Таня с легкой, едва уловимой досадой сказала:
— Ты так спрашиваешь, как будто всегда и на все можно дать определенный ответ — да или нет.
— Ну, на это-то можно, — настаивал на своем Василий. — Смогла бы?
— Нет, наверно, — тихо ответила Таня, помолчав.
Такой ответ не мог быть неожиданным для Василия, но все же у него неприятно кольнуло где-то под сердцем.
— Это почему же? — стараясь быть спокойным, спросил он. — Давай, выкладывай, крой правду-матку.
— А ты сам-то… разве иначе думаешь?
— Ну, как я думаю — это дело десятое. Говори, как ты думаешь.
— А много ли у нас общего-то, Вася? — каким-то мягким, просительным тоном сказала Таня. — Что в постели хорошо нам было — и только?
— Вон как… — протянул Василий. — Ну, спасибо хоть и на этом.
— Сам просишь правду сказать — и тут же обижаешься.
— Да не обижаюсь я, говори дальше.
И Таня, поправив прическу, решительно заговорила:
— Скажу, Вася, может, хоть чуть-чуть и на пользу тебе это будет… Дело не в том, что у меня высшее образование, а ты и десятилетки не окончил.
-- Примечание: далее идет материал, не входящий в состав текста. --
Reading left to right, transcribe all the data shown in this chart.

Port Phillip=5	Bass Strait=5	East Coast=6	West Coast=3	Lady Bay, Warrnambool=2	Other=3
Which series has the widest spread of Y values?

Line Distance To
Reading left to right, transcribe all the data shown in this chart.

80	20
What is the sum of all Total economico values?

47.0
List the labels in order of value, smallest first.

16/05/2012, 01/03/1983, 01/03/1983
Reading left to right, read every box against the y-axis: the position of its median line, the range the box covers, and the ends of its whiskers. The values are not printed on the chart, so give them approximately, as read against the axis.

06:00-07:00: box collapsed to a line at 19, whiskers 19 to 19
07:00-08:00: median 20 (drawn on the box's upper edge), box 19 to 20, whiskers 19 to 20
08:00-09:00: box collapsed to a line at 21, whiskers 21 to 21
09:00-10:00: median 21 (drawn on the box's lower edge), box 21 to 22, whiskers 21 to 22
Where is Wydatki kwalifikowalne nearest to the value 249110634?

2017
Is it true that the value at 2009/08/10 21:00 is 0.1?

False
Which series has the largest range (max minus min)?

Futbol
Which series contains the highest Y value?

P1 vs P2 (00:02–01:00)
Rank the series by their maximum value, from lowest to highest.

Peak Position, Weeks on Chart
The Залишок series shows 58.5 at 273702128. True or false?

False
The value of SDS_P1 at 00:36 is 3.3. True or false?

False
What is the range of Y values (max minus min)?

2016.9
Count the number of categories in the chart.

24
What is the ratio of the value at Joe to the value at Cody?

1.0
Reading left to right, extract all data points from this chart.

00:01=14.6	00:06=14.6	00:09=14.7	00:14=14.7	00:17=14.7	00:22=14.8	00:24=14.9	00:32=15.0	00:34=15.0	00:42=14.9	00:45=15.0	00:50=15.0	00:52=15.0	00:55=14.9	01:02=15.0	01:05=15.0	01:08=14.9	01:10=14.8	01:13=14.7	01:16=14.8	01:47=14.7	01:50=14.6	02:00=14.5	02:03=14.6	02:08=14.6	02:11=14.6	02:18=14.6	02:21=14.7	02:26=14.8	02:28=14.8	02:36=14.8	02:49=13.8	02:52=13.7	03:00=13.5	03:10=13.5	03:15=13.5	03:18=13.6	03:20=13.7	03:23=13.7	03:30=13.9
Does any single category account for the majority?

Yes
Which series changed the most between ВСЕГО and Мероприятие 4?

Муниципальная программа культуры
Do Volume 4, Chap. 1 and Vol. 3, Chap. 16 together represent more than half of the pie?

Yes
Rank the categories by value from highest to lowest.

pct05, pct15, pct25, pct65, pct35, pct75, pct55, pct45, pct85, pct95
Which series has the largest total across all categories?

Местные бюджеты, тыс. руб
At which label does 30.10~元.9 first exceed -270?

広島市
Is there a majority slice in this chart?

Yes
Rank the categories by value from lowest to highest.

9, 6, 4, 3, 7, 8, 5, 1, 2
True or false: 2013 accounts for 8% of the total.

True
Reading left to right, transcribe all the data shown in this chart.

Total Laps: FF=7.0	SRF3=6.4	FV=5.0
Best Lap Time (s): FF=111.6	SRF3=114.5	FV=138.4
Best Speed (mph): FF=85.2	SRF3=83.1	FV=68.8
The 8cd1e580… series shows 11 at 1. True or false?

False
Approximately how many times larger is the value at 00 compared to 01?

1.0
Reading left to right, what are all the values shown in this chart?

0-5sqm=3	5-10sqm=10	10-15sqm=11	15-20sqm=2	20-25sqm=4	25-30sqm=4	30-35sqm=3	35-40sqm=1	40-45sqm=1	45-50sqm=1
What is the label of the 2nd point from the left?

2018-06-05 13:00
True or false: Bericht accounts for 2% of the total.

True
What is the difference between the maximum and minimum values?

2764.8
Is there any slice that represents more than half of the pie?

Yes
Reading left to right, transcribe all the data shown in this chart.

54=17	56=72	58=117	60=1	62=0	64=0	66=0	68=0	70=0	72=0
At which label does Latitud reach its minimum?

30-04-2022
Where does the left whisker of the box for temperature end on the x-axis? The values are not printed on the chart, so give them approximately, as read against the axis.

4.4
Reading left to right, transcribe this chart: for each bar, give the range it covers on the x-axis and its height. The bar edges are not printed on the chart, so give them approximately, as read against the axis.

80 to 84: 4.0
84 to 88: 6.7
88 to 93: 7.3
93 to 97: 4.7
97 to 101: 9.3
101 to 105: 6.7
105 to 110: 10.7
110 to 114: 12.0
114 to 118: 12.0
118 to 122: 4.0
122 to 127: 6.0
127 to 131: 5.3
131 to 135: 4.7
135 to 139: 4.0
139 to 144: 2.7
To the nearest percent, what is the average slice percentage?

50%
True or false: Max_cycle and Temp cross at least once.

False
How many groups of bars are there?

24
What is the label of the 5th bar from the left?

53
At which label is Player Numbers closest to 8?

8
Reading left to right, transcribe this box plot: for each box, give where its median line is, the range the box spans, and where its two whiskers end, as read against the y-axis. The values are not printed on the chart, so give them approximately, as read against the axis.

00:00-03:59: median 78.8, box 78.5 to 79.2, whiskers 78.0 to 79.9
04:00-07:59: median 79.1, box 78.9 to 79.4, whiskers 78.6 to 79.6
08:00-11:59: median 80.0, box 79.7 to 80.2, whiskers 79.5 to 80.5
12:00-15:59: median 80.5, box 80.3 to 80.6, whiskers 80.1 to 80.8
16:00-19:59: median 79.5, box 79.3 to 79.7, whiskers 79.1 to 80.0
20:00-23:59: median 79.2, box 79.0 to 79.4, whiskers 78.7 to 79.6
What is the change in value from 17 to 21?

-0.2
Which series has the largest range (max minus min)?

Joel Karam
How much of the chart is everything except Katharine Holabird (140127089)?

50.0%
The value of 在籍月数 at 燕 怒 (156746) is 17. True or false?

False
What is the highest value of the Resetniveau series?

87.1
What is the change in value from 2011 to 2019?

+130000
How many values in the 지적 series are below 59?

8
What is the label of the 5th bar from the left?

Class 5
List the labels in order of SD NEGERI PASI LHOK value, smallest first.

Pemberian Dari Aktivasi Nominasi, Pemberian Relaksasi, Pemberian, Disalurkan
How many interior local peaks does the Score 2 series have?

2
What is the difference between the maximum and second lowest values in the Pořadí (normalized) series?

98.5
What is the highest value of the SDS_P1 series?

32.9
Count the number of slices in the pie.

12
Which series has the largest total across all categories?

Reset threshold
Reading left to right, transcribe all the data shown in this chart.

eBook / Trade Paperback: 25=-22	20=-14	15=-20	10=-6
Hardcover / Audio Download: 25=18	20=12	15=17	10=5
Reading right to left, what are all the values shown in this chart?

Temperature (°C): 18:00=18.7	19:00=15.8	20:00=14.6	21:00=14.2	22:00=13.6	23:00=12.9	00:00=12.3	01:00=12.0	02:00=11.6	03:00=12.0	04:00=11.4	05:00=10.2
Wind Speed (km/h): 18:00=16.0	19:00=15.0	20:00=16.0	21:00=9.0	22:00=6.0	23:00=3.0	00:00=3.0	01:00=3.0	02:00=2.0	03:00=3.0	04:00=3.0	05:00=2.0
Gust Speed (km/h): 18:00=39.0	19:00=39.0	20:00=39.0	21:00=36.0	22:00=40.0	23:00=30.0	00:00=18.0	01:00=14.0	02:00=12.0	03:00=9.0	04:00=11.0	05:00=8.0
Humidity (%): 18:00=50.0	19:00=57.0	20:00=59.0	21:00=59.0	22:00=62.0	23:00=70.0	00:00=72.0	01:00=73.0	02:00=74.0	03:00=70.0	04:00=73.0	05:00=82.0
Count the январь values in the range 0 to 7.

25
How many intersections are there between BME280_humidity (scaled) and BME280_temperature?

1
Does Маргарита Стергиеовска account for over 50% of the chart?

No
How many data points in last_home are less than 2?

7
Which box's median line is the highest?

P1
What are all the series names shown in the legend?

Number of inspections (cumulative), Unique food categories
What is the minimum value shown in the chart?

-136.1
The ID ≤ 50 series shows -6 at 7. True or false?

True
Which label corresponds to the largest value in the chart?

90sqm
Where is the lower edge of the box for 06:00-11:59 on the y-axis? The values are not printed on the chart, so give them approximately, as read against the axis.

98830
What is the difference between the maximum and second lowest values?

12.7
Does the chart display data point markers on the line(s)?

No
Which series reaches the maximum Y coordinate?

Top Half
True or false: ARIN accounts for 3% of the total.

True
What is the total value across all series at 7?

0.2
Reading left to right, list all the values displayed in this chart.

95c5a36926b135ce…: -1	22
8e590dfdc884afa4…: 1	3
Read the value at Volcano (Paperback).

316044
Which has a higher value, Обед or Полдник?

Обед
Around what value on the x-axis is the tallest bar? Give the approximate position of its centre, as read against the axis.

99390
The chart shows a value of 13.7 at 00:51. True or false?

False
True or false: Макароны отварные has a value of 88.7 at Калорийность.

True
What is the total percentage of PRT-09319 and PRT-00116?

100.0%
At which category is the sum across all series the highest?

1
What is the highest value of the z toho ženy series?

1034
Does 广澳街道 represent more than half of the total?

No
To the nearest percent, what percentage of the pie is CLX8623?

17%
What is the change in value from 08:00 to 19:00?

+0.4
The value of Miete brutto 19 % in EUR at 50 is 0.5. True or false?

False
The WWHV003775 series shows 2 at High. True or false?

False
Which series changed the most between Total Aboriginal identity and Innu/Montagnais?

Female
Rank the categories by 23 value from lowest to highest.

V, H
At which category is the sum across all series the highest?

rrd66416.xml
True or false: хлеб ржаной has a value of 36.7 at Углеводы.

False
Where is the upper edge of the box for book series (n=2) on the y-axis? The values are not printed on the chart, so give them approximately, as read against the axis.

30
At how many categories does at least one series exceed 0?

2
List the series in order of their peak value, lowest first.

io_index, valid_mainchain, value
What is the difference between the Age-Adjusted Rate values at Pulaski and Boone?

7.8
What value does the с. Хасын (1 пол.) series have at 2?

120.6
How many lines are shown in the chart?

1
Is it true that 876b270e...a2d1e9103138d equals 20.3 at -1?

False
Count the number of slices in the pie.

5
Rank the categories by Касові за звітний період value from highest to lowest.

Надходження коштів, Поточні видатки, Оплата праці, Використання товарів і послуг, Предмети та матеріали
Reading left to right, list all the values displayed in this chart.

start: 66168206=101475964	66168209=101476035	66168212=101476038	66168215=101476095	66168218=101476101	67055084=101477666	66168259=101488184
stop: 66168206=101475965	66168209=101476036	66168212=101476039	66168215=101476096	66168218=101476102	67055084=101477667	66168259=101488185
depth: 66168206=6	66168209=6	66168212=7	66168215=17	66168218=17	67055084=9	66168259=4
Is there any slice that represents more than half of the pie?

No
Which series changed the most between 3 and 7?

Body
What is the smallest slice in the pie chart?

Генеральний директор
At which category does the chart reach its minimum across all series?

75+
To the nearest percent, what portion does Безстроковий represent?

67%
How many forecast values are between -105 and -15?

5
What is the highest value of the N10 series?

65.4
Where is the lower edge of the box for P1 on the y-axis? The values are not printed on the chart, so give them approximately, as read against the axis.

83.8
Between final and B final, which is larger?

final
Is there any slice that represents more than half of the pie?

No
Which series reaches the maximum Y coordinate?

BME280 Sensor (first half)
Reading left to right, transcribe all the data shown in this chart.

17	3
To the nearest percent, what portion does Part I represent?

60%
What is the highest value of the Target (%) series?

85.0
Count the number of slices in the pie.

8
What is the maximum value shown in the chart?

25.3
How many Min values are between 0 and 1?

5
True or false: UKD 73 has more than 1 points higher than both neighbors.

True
То есть не только в этом, — поправилась она. — Тогда — я уже говорила — мне было очень интересно с тобой, но ведь только потому, что я не имела никакого представления о той жизни, которой живешь. А потом? Знаешь, Вася, иногда мне просто обидно было, что ты — такой большой, сильный человек, а растрачиваешь себя на пустяки, живешь, как мотылек…
— Как мотылек? — неприятно удивился Василий. — Это как же понять?